- WHAT YOU NEED TO DO -
Lines before the one containing "left hip: (423, 219)" are left out; return that line and all lines after it, exactly, through the end of the records below.

- TASK INPUT -
◆ ◆ ◆ ◆

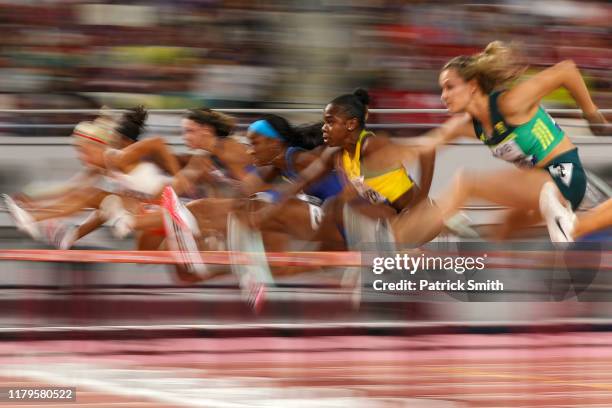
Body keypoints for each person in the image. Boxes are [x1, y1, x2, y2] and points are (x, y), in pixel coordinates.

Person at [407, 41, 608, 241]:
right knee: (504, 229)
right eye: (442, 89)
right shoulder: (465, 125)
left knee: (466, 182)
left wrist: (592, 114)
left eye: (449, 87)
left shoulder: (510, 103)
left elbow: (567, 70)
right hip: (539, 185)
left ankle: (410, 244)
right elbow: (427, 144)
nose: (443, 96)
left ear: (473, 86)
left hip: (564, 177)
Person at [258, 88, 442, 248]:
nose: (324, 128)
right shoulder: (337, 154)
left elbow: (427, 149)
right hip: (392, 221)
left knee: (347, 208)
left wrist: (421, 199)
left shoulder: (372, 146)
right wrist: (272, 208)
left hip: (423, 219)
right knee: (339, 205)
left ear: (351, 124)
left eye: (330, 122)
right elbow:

◆ ◆ ◆ ◆

- ANSWER SPACE -
left hip: (423, 219)
right knee: (339, 205)
left ear: (351, 124)
left eye: (330, 122)
right elbow:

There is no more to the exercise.